[Data extracted from a collection]
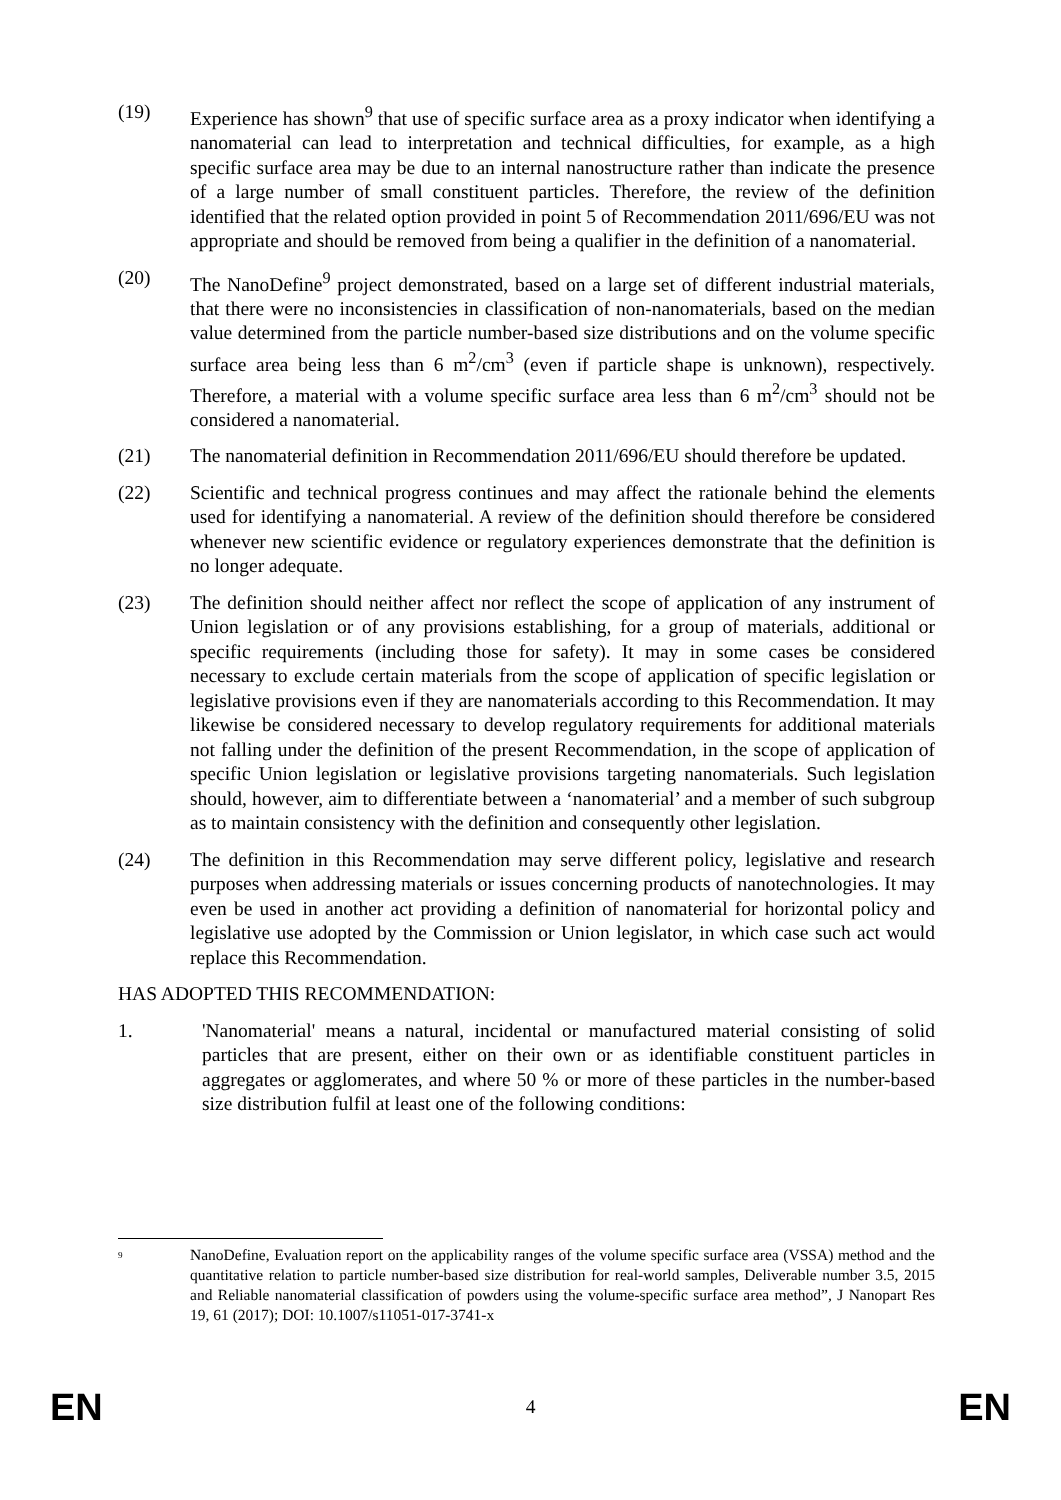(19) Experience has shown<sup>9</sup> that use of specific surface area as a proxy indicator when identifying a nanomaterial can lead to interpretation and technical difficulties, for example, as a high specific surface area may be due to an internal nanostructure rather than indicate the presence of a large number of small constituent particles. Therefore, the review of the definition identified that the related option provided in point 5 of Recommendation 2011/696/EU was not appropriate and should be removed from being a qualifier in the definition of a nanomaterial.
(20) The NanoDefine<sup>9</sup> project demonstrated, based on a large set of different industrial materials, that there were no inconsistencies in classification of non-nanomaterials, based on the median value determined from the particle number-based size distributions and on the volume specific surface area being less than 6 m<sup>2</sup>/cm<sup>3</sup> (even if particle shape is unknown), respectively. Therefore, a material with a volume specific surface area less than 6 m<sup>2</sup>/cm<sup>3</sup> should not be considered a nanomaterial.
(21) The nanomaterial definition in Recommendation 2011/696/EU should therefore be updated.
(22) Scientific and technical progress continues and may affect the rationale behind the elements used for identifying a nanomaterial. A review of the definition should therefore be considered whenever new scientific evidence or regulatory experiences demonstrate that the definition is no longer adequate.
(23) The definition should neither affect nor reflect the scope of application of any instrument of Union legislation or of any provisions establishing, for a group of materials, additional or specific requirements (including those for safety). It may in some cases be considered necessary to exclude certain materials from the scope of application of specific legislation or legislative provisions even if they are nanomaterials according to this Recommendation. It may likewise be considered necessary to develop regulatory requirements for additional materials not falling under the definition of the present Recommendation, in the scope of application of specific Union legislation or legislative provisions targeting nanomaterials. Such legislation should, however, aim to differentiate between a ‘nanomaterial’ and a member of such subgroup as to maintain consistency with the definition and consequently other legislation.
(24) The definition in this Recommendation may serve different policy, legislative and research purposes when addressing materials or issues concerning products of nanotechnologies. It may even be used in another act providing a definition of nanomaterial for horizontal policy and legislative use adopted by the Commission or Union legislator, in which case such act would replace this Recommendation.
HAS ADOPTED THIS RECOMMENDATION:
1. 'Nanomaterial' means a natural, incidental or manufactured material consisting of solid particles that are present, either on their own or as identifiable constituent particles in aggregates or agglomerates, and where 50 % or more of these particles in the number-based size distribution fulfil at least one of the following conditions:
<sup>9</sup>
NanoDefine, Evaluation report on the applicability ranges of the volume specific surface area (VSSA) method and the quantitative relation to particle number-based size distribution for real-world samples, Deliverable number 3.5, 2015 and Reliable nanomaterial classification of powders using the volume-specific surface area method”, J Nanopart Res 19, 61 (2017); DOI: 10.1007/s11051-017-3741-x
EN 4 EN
--
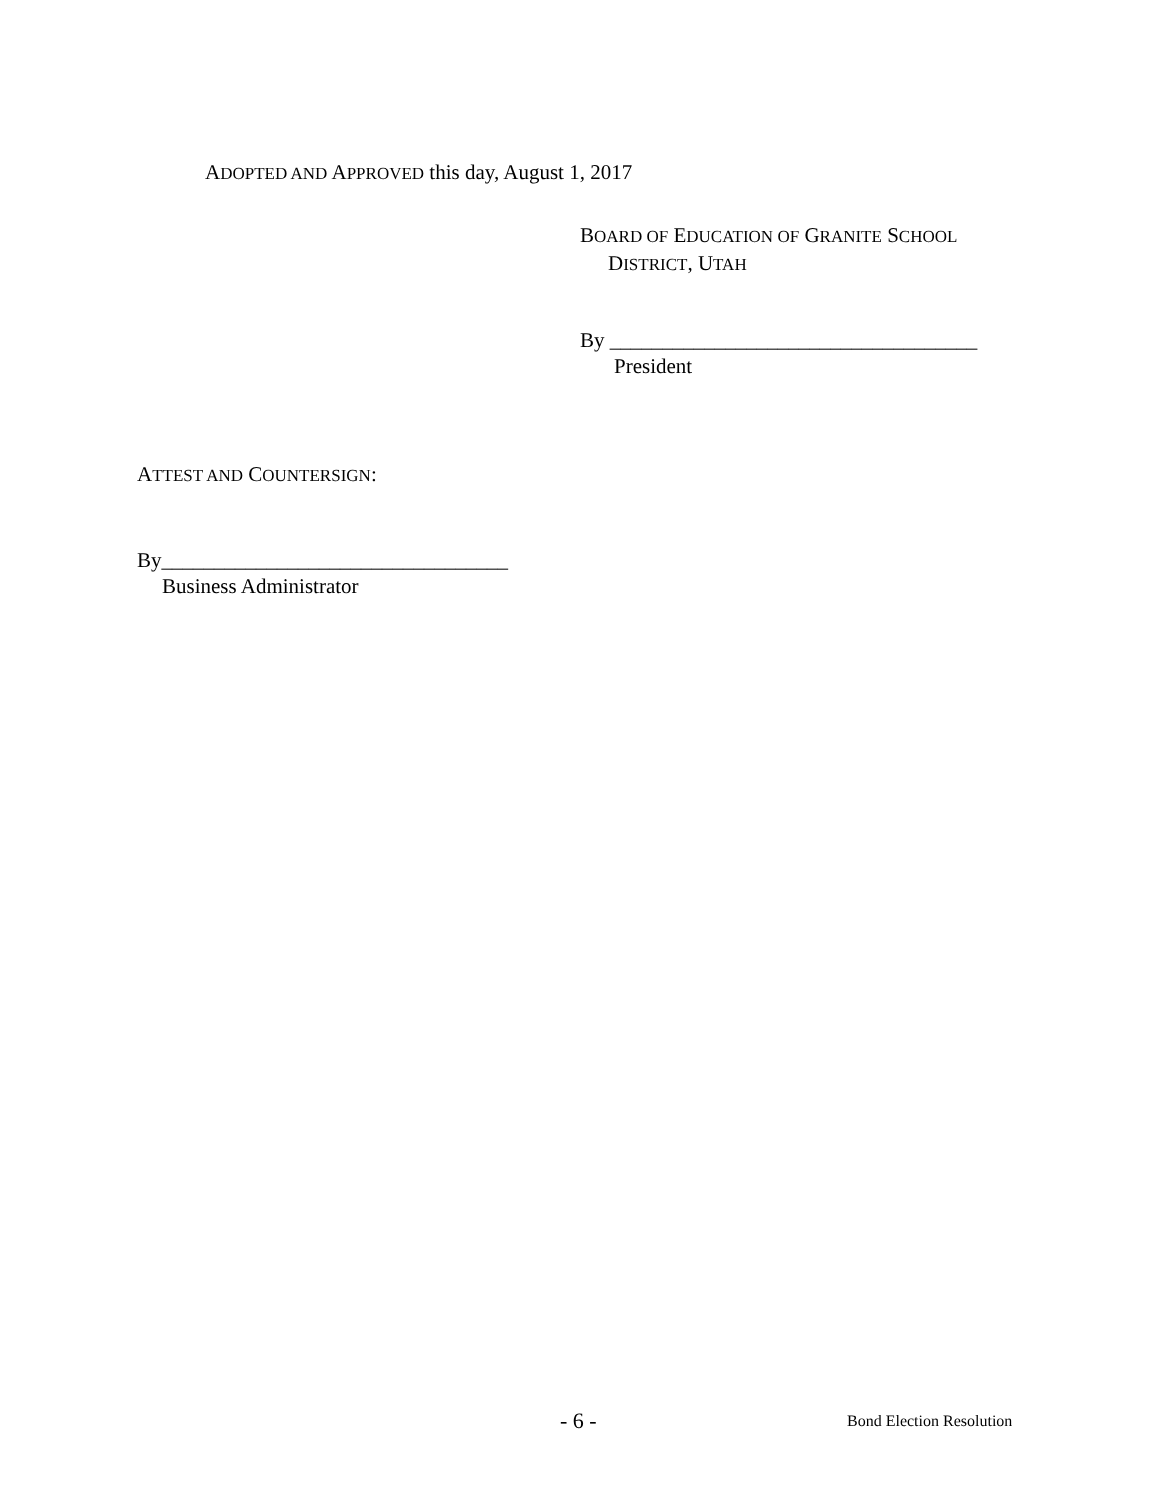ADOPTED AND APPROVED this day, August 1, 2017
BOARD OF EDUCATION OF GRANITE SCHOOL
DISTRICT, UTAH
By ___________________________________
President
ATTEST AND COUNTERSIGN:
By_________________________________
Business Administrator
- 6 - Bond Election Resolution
* * *
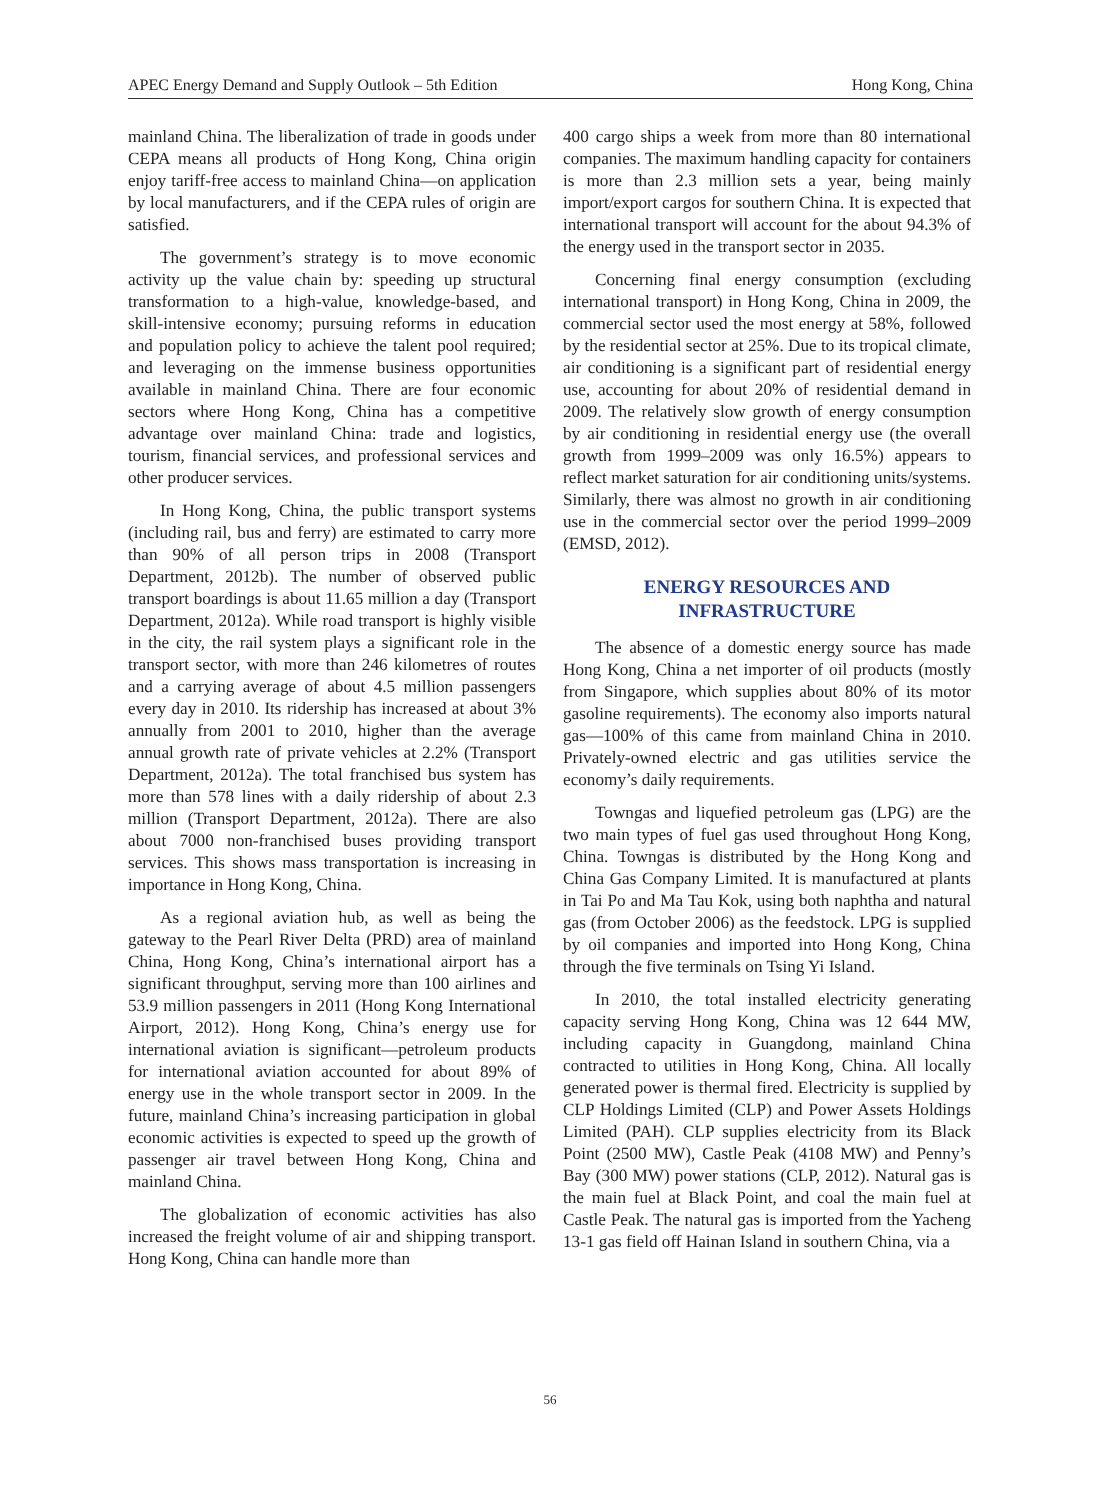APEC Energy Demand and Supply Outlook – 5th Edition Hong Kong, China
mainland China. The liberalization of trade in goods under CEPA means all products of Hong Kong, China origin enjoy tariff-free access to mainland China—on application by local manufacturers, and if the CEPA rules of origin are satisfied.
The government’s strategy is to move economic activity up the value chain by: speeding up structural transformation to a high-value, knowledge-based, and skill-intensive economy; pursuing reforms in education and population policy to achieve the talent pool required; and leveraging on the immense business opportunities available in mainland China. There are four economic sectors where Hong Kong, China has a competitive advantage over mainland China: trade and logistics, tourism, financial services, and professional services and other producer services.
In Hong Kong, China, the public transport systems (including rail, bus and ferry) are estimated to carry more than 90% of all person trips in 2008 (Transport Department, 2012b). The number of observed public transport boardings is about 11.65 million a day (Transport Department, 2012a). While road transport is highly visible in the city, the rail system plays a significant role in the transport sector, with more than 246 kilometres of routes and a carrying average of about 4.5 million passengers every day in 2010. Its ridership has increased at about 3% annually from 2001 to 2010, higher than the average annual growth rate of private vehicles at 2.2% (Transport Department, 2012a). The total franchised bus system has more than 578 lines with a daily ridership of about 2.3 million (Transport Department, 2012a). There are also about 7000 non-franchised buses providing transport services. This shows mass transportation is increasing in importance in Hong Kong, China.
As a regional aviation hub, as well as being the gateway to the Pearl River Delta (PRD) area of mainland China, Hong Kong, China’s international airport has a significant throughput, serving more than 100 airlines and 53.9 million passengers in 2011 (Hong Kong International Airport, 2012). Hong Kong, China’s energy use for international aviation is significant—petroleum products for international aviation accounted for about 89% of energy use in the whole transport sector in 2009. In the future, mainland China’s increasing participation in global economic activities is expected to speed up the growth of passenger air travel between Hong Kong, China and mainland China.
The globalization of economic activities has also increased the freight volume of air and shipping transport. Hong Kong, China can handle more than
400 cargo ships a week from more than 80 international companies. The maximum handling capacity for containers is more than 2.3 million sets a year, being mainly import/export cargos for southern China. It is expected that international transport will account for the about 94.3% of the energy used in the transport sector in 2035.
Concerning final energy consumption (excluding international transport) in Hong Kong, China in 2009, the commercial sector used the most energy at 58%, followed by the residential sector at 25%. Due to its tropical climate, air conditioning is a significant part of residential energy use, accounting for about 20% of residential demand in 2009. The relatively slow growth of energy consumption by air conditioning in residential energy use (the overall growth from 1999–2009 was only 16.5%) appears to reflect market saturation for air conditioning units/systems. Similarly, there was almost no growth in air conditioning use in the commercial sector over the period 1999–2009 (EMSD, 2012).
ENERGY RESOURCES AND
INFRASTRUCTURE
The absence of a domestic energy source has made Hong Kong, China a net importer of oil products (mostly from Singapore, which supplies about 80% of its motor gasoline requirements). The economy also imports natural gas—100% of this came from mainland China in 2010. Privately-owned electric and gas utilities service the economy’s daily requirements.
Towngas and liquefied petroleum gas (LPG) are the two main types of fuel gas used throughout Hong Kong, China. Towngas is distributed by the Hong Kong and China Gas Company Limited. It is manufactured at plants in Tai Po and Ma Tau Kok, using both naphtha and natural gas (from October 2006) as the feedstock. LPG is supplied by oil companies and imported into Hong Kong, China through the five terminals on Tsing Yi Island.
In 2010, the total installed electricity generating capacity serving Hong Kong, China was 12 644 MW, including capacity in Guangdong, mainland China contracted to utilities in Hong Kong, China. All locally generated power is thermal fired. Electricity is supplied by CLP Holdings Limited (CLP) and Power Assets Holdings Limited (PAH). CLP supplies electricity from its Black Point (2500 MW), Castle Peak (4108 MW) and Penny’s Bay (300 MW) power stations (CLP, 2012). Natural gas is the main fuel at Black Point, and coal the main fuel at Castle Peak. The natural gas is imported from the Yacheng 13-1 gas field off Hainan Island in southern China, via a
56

Problem description: Each line holding "activities" in the records should be copied out.

Answer below:
As a regional aviation hub, as well as being the gateway to the Pearl River Delta (PRD) area of mainland China, Hong Kong, China’s international airport has a significant throughput, serving more than 100 airlines and 53.9 million passengers in 2011 (Hong Kong International Airport, 2012). Hong Kong, China’s energy use for international aviation is significant—petroleum products for international aviation accounted for about 89% of energy use in the whole transport sector in 2009. In the future, mainland China’s increasing participation in global economic activities is expected to speed up the growth of passenger air travel between Hong Kong, China and mainland China.
The globalization of economic activities has also increased the freight volume of air and shipping transport. Hong Kong, China can handle more than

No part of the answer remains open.